Transcribed page contents
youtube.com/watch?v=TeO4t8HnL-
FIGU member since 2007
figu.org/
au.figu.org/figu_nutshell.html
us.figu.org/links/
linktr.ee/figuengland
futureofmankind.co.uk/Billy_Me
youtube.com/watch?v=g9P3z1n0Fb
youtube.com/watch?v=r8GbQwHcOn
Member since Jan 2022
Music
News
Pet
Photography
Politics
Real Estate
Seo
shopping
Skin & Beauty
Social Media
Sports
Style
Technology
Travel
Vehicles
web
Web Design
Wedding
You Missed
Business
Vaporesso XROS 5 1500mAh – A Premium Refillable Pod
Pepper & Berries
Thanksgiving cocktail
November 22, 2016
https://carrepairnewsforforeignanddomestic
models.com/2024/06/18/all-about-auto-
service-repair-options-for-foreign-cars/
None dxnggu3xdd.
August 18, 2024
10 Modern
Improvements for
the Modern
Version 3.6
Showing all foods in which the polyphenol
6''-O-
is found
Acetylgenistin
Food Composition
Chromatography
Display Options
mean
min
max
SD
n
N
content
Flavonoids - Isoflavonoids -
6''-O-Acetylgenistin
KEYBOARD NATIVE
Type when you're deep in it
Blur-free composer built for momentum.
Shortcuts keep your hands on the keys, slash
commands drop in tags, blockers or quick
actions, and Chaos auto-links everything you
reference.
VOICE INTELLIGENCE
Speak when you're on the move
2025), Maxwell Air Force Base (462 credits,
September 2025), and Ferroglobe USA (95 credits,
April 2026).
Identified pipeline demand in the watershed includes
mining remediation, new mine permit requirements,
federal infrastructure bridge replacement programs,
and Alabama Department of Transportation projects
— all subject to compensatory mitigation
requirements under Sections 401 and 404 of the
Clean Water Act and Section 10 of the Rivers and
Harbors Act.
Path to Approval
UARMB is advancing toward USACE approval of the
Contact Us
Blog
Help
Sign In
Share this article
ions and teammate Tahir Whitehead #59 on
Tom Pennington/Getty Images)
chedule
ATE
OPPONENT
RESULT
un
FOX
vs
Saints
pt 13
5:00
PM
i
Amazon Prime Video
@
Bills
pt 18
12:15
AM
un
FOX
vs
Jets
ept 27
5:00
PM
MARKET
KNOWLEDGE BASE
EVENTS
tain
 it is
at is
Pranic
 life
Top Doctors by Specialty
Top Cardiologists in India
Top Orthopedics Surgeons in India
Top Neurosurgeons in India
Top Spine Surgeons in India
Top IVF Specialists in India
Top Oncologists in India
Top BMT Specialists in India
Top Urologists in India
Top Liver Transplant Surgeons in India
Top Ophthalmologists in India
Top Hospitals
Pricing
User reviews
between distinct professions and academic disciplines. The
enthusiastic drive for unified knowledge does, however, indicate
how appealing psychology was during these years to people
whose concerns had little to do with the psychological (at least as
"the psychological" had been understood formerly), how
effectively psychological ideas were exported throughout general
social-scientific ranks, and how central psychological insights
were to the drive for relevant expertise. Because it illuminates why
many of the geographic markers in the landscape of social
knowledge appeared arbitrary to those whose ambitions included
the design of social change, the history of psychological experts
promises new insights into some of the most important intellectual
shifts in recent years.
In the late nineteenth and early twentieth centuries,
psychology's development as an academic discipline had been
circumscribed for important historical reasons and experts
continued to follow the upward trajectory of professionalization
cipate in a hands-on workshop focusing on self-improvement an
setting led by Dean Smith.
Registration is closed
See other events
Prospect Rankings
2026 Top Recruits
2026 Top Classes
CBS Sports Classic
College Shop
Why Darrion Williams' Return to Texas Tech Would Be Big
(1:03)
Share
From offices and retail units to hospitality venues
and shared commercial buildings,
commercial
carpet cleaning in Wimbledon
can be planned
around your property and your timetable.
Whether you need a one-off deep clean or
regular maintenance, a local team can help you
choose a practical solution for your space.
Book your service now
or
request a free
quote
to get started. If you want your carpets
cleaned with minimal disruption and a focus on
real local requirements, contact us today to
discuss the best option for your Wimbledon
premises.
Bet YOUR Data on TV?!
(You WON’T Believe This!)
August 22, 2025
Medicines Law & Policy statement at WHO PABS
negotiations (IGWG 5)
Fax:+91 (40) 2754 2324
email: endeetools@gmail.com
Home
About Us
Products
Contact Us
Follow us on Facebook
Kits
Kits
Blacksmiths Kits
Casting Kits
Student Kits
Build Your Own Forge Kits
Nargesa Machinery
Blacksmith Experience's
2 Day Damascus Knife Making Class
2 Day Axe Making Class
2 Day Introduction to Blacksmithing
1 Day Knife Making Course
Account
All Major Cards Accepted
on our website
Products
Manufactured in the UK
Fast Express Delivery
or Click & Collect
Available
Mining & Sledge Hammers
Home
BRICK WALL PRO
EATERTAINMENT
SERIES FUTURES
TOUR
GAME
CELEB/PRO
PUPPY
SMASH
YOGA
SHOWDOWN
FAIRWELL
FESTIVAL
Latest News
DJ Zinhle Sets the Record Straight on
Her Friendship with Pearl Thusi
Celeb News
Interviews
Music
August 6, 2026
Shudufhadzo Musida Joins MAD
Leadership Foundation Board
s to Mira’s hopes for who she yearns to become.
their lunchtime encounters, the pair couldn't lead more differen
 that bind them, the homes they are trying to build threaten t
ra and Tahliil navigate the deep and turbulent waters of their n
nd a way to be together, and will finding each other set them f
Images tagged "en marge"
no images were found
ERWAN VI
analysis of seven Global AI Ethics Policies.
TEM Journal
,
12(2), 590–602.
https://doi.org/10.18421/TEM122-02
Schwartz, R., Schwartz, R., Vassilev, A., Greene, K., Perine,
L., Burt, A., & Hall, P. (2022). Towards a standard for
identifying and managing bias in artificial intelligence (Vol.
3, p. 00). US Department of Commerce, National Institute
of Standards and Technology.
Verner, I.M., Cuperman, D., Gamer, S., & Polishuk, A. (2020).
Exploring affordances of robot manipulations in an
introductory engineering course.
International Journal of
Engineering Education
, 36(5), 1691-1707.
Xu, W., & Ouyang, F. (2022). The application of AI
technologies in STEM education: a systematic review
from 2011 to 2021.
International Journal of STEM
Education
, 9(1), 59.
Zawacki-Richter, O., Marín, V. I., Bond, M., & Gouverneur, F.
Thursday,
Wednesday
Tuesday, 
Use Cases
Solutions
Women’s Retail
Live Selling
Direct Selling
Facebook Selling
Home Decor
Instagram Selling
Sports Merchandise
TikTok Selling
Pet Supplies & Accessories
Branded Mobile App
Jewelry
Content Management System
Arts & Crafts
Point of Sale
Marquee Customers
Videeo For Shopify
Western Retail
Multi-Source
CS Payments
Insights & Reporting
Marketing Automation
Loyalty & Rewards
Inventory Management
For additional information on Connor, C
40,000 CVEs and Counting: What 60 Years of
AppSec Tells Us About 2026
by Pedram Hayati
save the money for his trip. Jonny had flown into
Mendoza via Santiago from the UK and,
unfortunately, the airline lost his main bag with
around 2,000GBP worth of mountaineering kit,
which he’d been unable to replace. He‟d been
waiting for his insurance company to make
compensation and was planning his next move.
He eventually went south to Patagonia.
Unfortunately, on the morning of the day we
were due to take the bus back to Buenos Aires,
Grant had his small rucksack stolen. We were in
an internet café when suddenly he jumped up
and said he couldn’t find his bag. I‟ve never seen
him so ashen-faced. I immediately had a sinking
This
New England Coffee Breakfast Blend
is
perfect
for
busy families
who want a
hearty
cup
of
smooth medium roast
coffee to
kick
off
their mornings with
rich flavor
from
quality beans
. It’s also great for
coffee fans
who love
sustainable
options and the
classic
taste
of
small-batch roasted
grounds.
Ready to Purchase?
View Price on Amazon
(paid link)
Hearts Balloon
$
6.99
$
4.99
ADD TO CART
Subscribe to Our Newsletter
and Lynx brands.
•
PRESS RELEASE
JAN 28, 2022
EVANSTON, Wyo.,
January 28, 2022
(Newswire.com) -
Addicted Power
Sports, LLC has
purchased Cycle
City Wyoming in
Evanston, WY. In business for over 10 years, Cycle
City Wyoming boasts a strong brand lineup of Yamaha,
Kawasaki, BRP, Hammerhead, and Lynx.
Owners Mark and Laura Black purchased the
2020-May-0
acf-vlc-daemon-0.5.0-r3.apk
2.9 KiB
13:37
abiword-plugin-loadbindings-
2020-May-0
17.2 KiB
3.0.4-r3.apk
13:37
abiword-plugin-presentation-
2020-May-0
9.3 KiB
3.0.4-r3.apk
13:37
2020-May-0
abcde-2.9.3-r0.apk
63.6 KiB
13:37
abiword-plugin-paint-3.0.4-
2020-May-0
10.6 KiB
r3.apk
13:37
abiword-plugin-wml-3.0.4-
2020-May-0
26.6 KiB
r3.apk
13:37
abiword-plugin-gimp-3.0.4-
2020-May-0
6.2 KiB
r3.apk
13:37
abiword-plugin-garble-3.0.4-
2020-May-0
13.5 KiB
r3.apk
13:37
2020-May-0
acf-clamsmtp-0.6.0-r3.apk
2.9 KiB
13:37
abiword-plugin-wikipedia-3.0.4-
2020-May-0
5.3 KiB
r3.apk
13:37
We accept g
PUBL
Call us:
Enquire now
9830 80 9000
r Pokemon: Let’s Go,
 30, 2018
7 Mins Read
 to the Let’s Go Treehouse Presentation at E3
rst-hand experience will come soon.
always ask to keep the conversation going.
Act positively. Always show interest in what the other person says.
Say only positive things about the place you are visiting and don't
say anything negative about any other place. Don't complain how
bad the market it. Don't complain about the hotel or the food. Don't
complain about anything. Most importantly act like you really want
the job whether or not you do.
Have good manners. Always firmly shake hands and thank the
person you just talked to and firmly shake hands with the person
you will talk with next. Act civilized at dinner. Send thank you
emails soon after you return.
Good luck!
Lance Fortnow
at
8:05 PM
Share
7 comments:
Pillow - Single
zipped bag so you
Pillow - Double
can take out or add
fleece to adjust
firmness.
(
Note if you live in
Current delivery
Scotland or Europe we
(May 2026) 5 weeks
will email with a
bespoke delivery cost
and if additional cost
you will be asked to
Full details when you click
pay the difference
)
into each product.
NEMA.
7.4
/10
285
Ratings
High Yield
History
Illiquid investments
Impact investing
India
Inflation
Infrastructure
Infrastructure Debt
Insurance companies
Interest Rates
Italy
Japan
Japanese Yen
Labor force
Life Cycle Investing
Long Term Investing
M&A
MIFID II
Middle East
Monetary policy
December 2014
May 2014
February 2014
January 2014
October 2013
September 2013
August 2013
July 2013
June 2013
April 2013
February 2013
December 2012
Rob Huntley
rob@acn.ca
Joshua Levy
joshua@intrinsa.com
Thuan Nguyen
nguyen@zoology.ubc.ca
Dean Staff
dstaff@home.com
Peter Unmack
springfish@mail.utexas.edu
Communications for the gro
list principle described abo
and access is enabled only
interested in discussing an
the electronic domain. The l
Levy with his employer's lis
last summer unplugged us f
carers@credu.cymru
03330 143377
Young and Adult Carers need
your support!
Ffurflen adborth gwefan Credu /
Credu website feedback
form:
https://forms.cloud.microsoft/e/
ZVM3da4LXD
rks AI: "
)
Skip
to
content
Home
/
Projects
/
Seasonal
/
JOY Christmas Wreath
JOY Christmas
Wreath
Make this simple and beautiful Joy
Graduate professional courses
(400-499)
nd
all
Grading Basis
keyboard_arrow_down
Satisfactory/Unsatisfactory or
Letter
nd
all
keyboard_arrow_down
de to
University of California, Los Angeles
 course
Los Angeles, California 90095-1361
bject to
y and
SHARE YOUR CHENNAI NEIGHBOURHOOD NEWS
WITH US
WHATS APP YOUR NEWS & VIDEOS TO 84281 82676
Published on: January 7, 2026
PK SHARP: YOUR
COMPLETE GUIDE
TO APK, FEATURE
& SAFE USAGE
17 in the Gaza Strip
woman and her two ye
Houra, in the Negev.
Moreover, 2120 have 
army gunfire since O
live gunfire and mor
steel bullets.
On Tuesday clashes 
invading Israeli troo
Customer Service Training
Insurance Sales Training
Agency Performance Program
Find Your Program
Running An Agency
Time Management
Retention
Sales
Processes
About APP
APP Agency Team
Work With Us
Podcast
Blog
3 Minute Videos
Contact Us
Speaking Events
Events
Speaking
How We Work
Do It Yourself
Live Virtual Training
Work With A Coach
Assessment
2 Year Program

ABOUT THIS EXERCISE ->
From the records above, copy each line where the word "hands" can be found.

REPLY ->
Shortcuts keep your hands on the keys, slash
cipate in a hands-on workshop focusing on self-improvement an
Have good manners. Always firmly shake hands and thank the
person you just talked to and firmly shake hands with the person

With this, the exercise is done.